[Document layout analysis data]
◆ ◆ ◆ ◆ ◆ ◆ ◆

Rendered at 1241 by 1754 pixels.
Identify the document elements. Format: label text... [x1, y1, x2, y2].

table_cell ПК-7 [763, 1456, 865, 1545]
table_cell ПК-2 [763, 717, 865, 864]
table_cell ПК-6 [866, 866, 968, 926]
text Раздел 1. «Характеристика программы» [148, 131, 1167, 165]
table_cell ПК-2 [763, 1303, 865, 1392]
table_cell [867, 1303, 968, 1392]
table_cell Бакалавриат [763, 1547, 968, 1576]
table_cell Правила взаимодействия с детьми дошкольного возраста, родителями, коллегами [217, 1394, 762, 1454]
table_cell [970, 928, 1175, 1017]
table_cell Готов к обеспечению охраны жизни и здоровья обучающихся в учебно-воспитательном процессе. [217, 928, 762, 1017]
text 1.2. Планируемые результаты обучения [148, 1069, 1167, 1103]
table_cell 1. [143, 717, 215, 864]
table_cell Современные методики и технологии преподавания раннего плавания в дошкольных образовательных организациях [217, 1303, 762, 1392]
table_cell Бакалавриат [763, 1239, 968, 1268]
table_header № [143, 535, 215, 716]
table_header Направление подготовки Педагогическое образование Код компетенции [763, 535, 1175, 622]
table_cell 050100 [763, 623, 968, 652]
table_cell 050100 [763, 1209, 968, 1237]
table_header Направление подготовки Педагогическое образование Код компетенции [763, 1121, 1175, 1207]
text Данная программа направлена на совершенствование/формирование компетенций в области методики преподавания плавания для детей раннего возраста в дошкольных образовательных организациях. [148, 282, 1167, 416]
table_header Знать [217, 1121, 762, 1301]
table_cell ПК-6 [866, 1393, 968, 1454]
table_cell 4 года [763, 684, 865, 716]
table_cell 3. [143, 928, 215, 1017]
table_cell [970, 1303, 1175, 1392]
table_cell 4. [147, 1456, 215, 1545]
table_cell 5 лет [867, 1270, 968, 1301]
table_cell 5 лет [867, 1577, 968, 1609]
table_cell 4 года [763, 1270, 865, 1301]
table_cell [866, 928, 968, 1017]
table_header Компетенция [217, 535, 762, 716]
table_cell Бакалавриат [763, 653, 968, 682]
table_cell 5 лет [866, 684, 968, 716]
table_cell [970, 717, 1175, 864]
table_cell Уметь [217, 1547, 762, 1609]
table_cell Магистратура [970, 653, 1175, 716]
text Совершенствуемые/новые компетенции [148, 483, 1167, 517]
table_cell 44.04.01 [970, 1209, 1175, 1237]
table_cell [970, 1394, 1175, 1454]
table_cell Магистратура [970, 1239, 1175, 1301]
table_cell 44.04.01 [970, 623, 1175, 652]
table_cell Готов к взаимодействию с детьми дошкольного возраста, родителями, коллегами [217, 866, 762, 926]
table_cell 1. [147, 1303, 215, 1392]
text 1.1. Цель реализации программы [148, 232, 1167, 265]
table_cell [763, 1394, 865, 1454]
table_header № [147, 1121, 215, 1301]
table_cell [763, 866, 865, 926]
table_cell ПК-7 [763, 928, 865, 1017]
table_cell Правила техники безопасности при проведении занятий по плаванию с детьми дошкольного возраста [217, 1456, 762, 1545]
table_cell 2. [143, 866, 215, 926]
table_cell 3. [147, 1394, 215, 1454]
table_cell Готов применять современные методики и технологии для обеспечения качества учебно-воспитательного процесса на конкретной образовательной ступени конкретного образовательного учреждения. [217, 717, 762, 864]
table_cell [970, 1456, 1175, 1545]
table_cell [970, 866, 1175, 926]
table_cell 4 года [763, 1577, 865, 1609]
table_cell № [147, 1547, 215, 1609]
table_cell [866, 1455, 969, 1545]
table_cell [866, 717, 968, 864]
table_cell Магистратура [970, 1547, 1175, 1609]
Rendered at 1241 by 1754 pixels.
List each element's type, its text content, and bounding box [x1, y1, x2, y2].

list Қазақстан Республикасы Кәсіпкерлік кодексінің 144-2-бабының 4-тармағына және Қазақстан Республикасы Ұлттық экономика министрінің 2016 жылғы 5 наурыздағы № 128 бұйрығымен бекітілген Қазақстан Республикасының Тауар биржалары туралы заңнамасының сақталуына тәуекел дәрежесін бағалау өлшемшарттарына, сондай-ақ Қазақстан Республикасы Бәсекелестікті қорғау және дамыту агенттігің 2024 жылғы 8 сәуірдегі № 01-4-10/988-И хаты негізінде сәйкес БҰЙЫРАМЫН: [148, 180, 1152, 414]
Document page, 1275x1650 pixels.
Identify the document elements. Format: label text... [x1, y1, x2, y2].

◆ ◆ ◆ ◆ ◆ ◆ ◆

§ Problem to work on: Transcribe each entry word for word.

§ Response:
Rendered at 1241 by 1754 pixels.
Identify the document elements. Format: label text... [x1, y1, x2, y2].

table_cell ПК-7 [763, 1456, 865, 1545]
table_cell ПК-2 [763, 717, 865, 864]
table_cell ПК-6 [866, 866, 968, 926]
text Раздел 1. «Характеристика программы» [148, 131, 1167, 165]
table_cell ПК-2 [763, 1303, 865, 1392]
table_cell [867, 1303, 968, 1392]
table_cell Бакалавриат [763, 1547, 968, 1576]
table_cell Правила взаимодействия с детьми дошкольного возраста, родителями, коллегами [217, 1394, 762, 1454]
table_cell [970, 928, 1175, 1017]
table_cell Готов к обеспечению охраны жизни и здоровья обучающихся в учебно-воспитательном процессе. [217, 928, 762, 1017]
text 1.2. Планируемые результаты обучения [148, 1069, 1167, 1103]
table_cell 1. [143, 717, 215, 864]
table_cell Современные методики и технологии преподавания раннего плавания в дошкольных образовательных организациях [217, 1303, 762, 1392]
table_cell Бакалавриат [763, 1239, 968, 1268]
table_header № [143, 535, 215, 716]
table_header Направление подготовки Педагогическое образование Код компетенции [763, 535, 1175, 622]
table_cell 050100 [763, 623, 968, 652]
table_cell 050100 [763, 1209, 968, 1237]
table_header Направление подготовки Педагогическое образование Код компетенции [763, 1121, 1175, 1207]
text Данная программа направлена на совершенствование/формирование компетенций в области методики преподавания плавания для детей раннего возраста в дошкольных образовательных организациях. [148, 282, 1167, 416]
table_header Знать [217, 1121, 762, 1301]
table_cell ПК-6 [866, 1393, 968, 1454]
table_cell 4 года [763, 684, 865, 716]
table_cell 3. [143, 928, 215, 1017]
table_cell [970, 1303, 1175, 1392]
table_cell 4. [147, 1456, 215, 1545]
table_cell 5 лет [867, 1270, 968, 1301]
table_cell 5 лет [867, 1577, 968, 1609]
table_cell 4 года [763, 1270, 865, 1301]
table_cell [866, 928, 968, 1017]
table_header Компетенция [217, 535, 762, 716]
table_cell Бакалавриат [763, 653, 968, 682]
table_cell 5 лет [866, 684, 968, 716]
table_cell [970, 717, 1175, 864]
table_cell Уметь [217, 1547, 762, 1609]
table_cell Магистратура [970, 653, 1175, 716]
text Совершенствуемые/новые компетенции [148, 483, 1167, 517]
table_cell 44.04.01 [970, 1209, 1175, 1237]
table_cell [970, 1394, 1175, 1454]
table_cell Магистратура [970, 1239, 1175, 1301]
table_cell 44.04.01 [970, 623, 1175, 652]
table_cell Готов к взаимодействию с детьми дошкольного возраста, родителями, коллегами [217, 866, 762, 926]
table_cell 1. [147, 1303, 215, 1392]
text 1.1. Цель реализации программы [148, 232, 1167, 265]
table_cell [763, 1394, 865, 1454]
table_header № [147, 1121, 215, 1301]
table_cell [763, 866, 865, 926]
table_cell ПК-7 [763, 928, 865, 1017]
table_cell Правила техники безопасности при проведении занятий по плаванию с детьми дошкольного возраста [217, 1456, 762, 1545]
table_cell 2. [143, 866, 215, 926]
table_cell 3. [147, 1394, 215, 1454]
table_cell Готов применять современные методики и технологии для обеспечения качества учебно-воспитательного процесса на конкретной образовательной ступени конкретного образовательного учреждения. [217, 717, 762, 864]
table_cell [970, 1456, 1175, 1545]
table_cell [970, 866, 1175, 926]
table_cell 4 года [763, 1577, 865, 1609]
table_cell № [147, 1547, 215, 1609]
table_cell [866, 1455, 969, 1545]
table_cell [866, 717, 968, 864]
table_cell Магистратура [970, 1547, 1175, 1609]
Rendered at 1241 by 1754 pixels.
List each element's type, its text content, and bounding box [x1, y1, x2, y2].

list Қазақстан Республикасы Кәсіпкерлік кодексінің 144-2-бабының 4-тармағына және Қазақстан Республикасы Ұлттық экономика министрінің 2016 жылғы 5 наурыздағы № 128 бұйрығымен бекітілген Қазақстан Республикасының Тауар биржалары туралы заңнамасының сақталуына тәуекел дәрежесін бағалау өлшемшарттарына, сондай-ақ Қазақстан Республикасы Бәсекелестікті қорғау және дамыту агенттігің 2024 жылғы 8 сәуірдегі № 01-4-10/988-И хаты негізінде сәйкес БҰЙЫРАМЫН: [148, 180, 1152, 414]
Document page, 1275x1650 pixels.
Identify the document elements. Format: label text... [x1, y1, x2, y2].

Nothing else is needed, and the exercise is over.